The industry had similar conversations back in the early cloud days, where one cloud provider pointed out that legacy approaches would have required more racks of networking gear than compute gear. Management overhead drops while reliability climbs. Many leading hyperscalers and emerging neoclouds adopt 51.2T technology to support their expanding GPU clusters and achieve better economics than previous generations allowed. More is needed, as there are still a lot of switch-to-switch links that could easily be eliminated.
Current Pace on Innovation Fixed Form Factor Switch Won’t Expand Radix Fast Enough for AI
By late 2026, we will start to see the next generation of 102.4T switch platforms, based on silicon from leading players. We expect that their next generation ASICs will support 204.8T switches in 2028, following the recent pattern of doubling radix roughly every two years. But as we’ve discussed previously, given AI demand and xPU scaling velocity, that won’t keep up with the need for higher radix switches to build ever-larger scale-up domains and scale-out networks. Some vendors are simulating higher radix by putting combining four switch ASICs into the same box with a built in shuffle inside the box While this hides some of the complexity of a multiplane network, it is really no different than deploying 4 switches with an external shuffle cable. The bottom line is that the only way to deliver high radix is with new silicon.
A 512T Solution Replaces Thirty 51.2T Switches
In the example below, one 512T switch to handle the workload of thirty 51.2T switches. The network flattens dramatically. Single-hop domains encompass thousands of GPUs, while scale-out fabrics reach millions of endpoints. Latency falls sharply, and jitter nearly vanishes. Congestion issues fade away. GPU utilization soars because data flows unimpeded. Builders significant CAPEX savings along with major reductions in power consumption and operational costs. These gains compound across massive deployments.

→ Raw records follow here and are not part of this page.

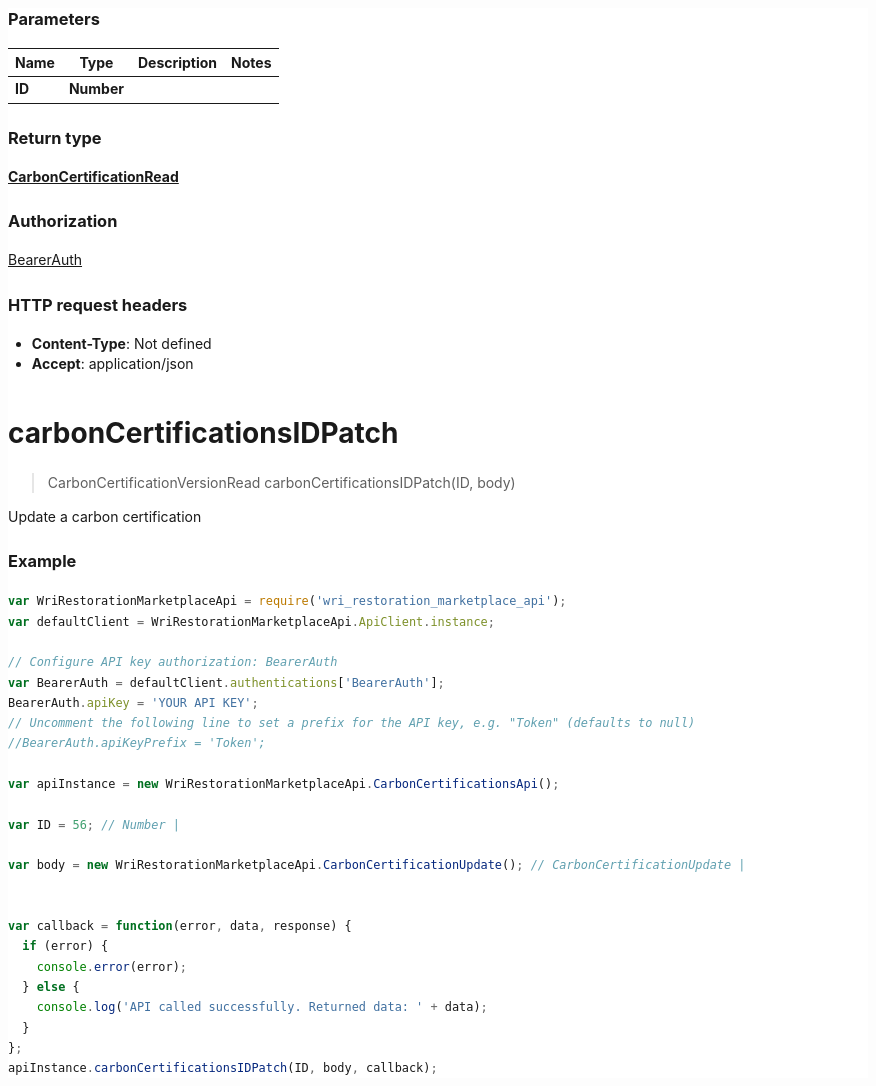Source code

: ### Parameters

Name | Type | Description  | Notes
------------- | ------------- | ------------- | -------------
 **ID** | **Number**|  | 

### Return type

[**CarbonCertificationRead**](CarbonCertificationRead.md)

### Authorization

[BearerAuth](../README.md#BearerAuth)

### HTTP request headers

 - **Content-Type**: Not defined
 - **Accept**: application/json

<a name="carbonCertificationsIDPatch"></a>
# **carbonCertificationsIDPatch**
> CarbonCertificationVersionRead carbonCertificationsIDPatch(ID, body)

Update a carbon certification

### Example
```javascript
var WriRestorationMarketplaceApi = require('wri_restoration_marketplace_api');
var defaultClient = WriRestorationMarketplaceApi.ApiClient.instance;

// Configure API key authorization: BearerAuth
var BearerAuth = defaultClient.authentications['BearerAuth'];
BearerAuth.apiKey = 'YOUR API KEY';
// Uncomment the following line to set a prefix for the API key, e.g. "Token" (defaults to null)
//BearerAuth.apiKeyPrefix = 'Token';

var apiInstance = new WriRestorationMarketplaceApi.CarbonCertificationsApi();

var ID = 56; // Number | 

var body = new WriRestorationMarketplaceApi.CarbonCertificationUpdate(); // CarbonCertificationUpdate | 


var callback = function(error, data, response) {
  if (error) {
    console.error(error);
  } else {
    console.log('API called successfully. Returned data: ' + data);
  }
};
apiInstance.carbonCertificationsIDPatch(ID, body, callback);
```

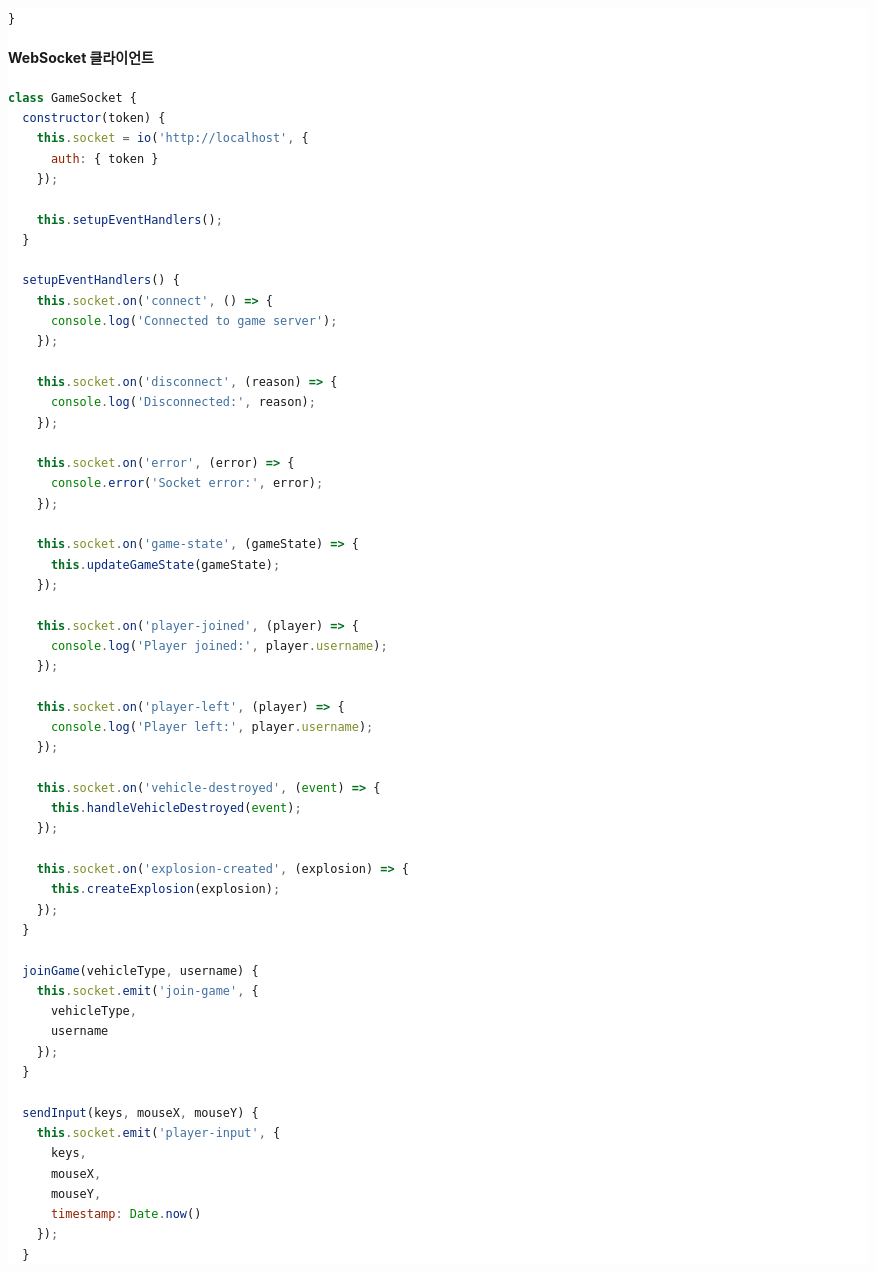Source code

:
 ```javascript
}
```

#### WebSocket 클라이언트
```javascript
class GameSocket {
  constructor(token) {
    this.socket = io('http://localhost', {
      auth: { token }
    });
    
    this.setupEventHandlers();
  }

  setupEventHandlers() {
    this.socket.on('connect', () => {
      console.log('Connected to game server');
    });

    this.socket.on('disconnect', (reason) => {
      console.log('Disconnected:', reason);
    });

    this.socket.on('error', (error) => {
      console.error('Socket error:', error);
    });

    this.socket.on('game-state', (gameState) => {
      this.updateGameState(gameState);
    });

    this.socket.on('player-joined', (player) => {
      console.log('Player joined:', player.username);
    });

    this.socket.on('player-left', (player) => {
      console.log('Player left:', player.username);
    });

    this.socket.on('vehicle-destroyed', (event) => {
      this.handleVehicleDestroyed(event);
    });

    this.socket.on('explosion-created', (explosion) => {
      this.createExplosion(explosion);
    });
  }

  joinGame(vehicleType, username) {
    this.socket.emit('join-game', {
      vehicleType,
      username
    });
  }

  sendInput(keys, mouseX, mouseY) {
    this.socket.emit('player-input', {
      keys,
      mouseX,
      mouseY,
      timestamp: Date.now()
    });
  }
```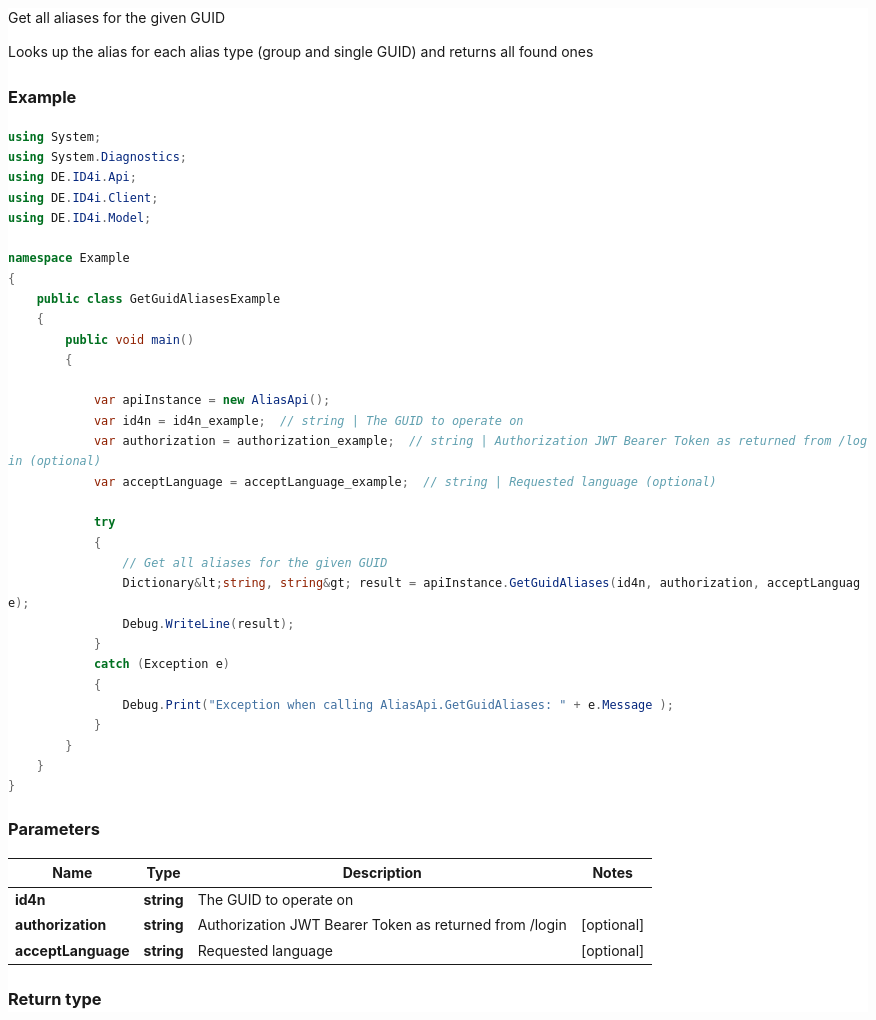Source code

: Get all aliases for the given GUID

Looks up the alias for each alias type (group and single GUID) and returns all found ones

### Example
```csharp
using System;
using System.Diagnostics;
using DE.ID4i.Api;
using DE.ID4i.Client;
using DE.ID4i.Model;

namespace Example
{
    public class GetGuidAliasesExample
    {
        public void main()
        {
            
            var apiInstance = new AliasApi();
            var id4n = id4n_example;  // string | The GUID to operate on
            var authorization = authorization_example;  // string | Authorization JWT Bearer Token as returned from /login (optional) 
            var acceptLanguage = acceptLanguage_example;  // string | Requested language (optional) 

            try
            {
                // Get all aliases for the given GUID
                Dictionary&lt;string, string&gt; result = apiInstance.GetGuidAliases(id4n, authorization, acceptLanguage);
                Debug.WriteLine(result);
            }
            catch (Exception e)
            {
                Debug.Print("Exception when calling AliasApi.GetGuidAliases: " + e.Message );
            }
        }
    }
}
```

### Parameters

Name | Type | Description  | Notes
------------- | ------------- | ------------- | -------------
 **id4n** | **string**| The GUID to operate on | 
 **authorization** | **string**| Authorization JWT Bearer Token as returned from /login | [optional] 
 **acceptLanguage** | **string**| Requested language | [optional] 

### Return type
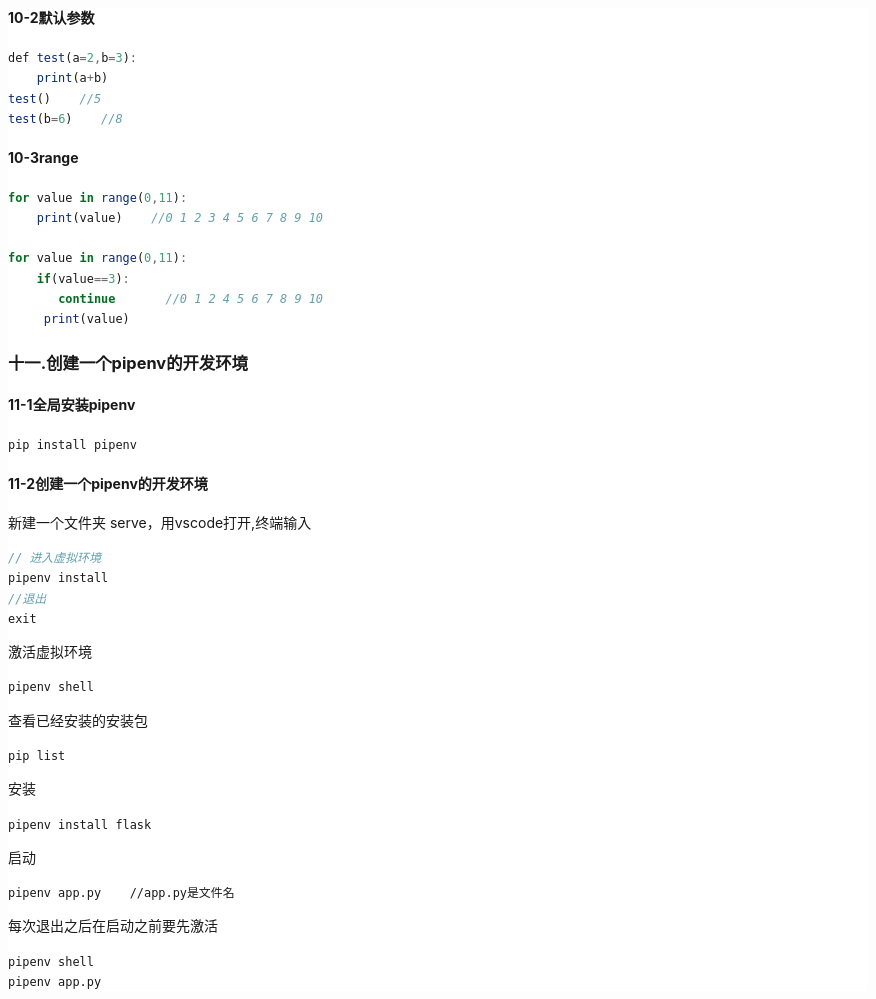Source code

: #### 10-2默认参数

```js
def test(a=2,b=3):
    print(a+b)
test()    //5
test(b=6)    //8
```

#### 10-3range

```js
for value in range(0,11):
    print(value)    //0 1 2 3 4 5 6 7 8 9 10

for value in range(0,11):
    if(value==3):
       continue       //0 1 2 4 5 6 7 8 9 10
     print(value)
```

### 十一.创建一个pipenv的开发环境

#### 11-1全局安装pipenv

```js
pip install pipenv
```

#### 11-2创建一个pipenv的开发环境

新建一个文件夹  serve，用vscode打开,终端输入  

```js
// 进入虚拟环境
pipenv install 
//退出
exit
```

激活虚拟环境

```
pipenv shell
```

查看已经安装的安装包

```
pip list
```

安装

```
pipenv install flask
```

启动

```
pipenv app.py    //app.py是文件名
```

每次退出之后在启动之前要先激活

```
pipenv shell 
pipenv app.py
```

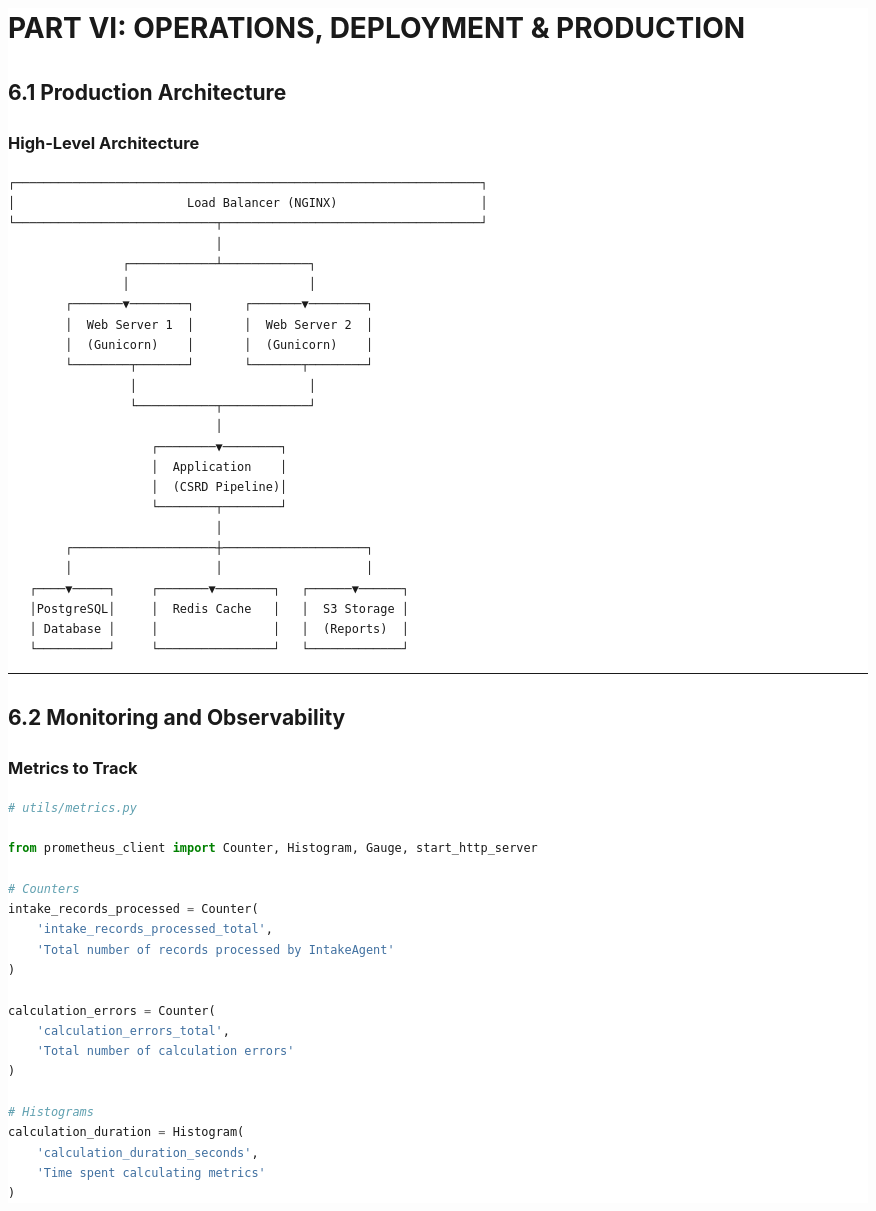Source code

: 
# PART VI: OPERATIONS, DEPLOYMENT & PRODUCTION

## 6.1 Production Architecture

### **High-Level Architecture**

```
┌─────────────────────────────────────────────────────────────────┐
│                        Load Balancer (NGINX)                    │
└────────────────────────────┬────────────────────────────────────┘
                             │
                ┌────────────┴────────────┐
                │                         │
        ┌───────▼────────┐       ┌───────▼────────┐
        │  Web Server 1  │       │  Web Server 2  │
        │  (Gunicorn)    │       │  (Gunicorn)    │
        └────────┬───────┘       └───────┬────────┘
                 │                        │
                 └───────────┬────────────┘
                             │
                    ┌────────▼────────┐
                    │  Application    │
                    │  (CSRD Pipeline)│
                    └────────┬────────┘
                             │
        ┌────────────────────┼────────────────────┐
        │                    │                    │
   ┌────▼─────┐     ┌───────▼────────┐   ┌──────▼──────┐
   │PostgreSQL│     │  Redis Cache   │   │  S3 Storage │
   │ Database │     │                │   │  (Reports)  │
   └──────────┘     └────────────────┘   └─────────────┘
```

---

## 6.2 Monitoring and Observability

### **Metrics to Track**

```python
# utils/metrics.py

from prometheus_client import Counter, Histogram, Gauge, start_http_server

# Counters
intake_records_processed = Counter(
    'intake_records_processed_total',
    'Total number of records processed by IntakeAgent'
)

calculation_errors = Counter(
    'calculation_errors_total',
    'Total number of calculation errors'
)

# Histograms
calculation_duration = Histogram(
    'calculation_duration_seconds',
    'Time spent calculating metrics'
)

```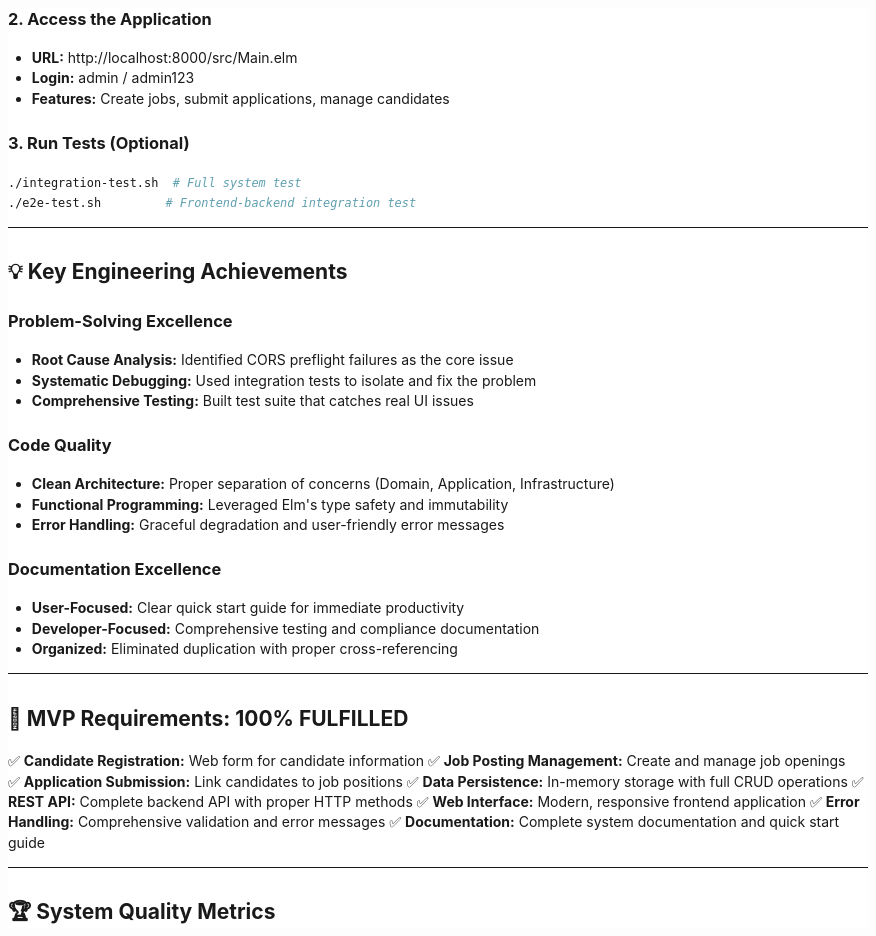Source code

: ### 2. Access the Application

- **URL:** http://localhost:8000/src/Main.elm
- **Login:** admin / admin123
- **Features:** Create jobs, submit applications, manage candidates

### 3. Run Tests (Optional)

```bash
./integration-test.sh  # Full system test
./e2e-test.sh         # Frontend-backend integration test
```

---

## 💡 Key Engineering Achievements

### Problem-Solving Excellence

- **Root Cause Analysis:** Identified CORS preflight failures as the core issue
- **Systematic Debugging:** Used integration tests to isolate and fix the problem
- **Comprehensive Testing:** Built test suite that catches real UI issues

### Code Quality

- **Clean Architecture:** Proper separation of concerns (Domain, Application, Infrastructure)
- **Functional Programming:** Leveraged Elm's type safety and immutability
- **Error Handling:** Graceful degradation and user-friendly error messages

### Documentation Excellence

- **User-Focused:** Clear quick start guide for immediate productivity
- **Developer-Focused:** Comprehensive testing and compliance documentation
- **Organized:** Eliminated duplication with proper cross-referencing

---

## 🎯 MVP Requirements: 100% FULFILLED

✅ **Candidate Registration:** Web form for candidate information
✅ **Job Posting Management:** Create and manage job openings  
✅ **Application Submission:** Link candidates to job positions
✅ **Data Persistence:** In-memory storage with full CRUD operations
✅ **REST API:** Complete backend API with proper HTTP methods
✅ **Web Interface:** Modern, responsive frontend application
✅ **Error Handling:** Comprehensive validation and error messages
✅ **Documentation:** Complete system documentation and quick start guide

---

## 🏆 System Quality Metrics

The Next Leap in High Radix Technology
The demand for faster radix scaling is driving innovation by some new entrants. As an example, Eridu recently exited stealth with more than $200 million in funding to attack these challenges. The company is engineering a purpose-built, high radix switch from silicon to system that could achieve an order of magnitude improvement in radix and overall performance. If Eridu or other innovators can deliver on this bold goal, we will see support for single-hop scale-up domains of many thousands of GPUs and increasingly massive scale-out clusters. The customer benefits from lower power and faster AI workload performance. This technology perfectly suits hyperscalers, neoclouds, and sovereign cloud operators who build at unprecedented scale. We expect high radix innovations to become the foundation for future AI infrastructures.
Conclusion
Higher radix switches deliver decisive advantages in AI networking. They consolidate equipment counts, drive down costs and power demands, and enable vastly larger, efficient clusters. The progression we outline from 12.8T through 51.2T to 512T illustrates a clear path to superior economics and performance. Operators who implement these designs position themselves to handle explosive AI growth while controlling expenses. The data center networking industry will naturally advance toward high radix architectures that power the next era of AI innovation.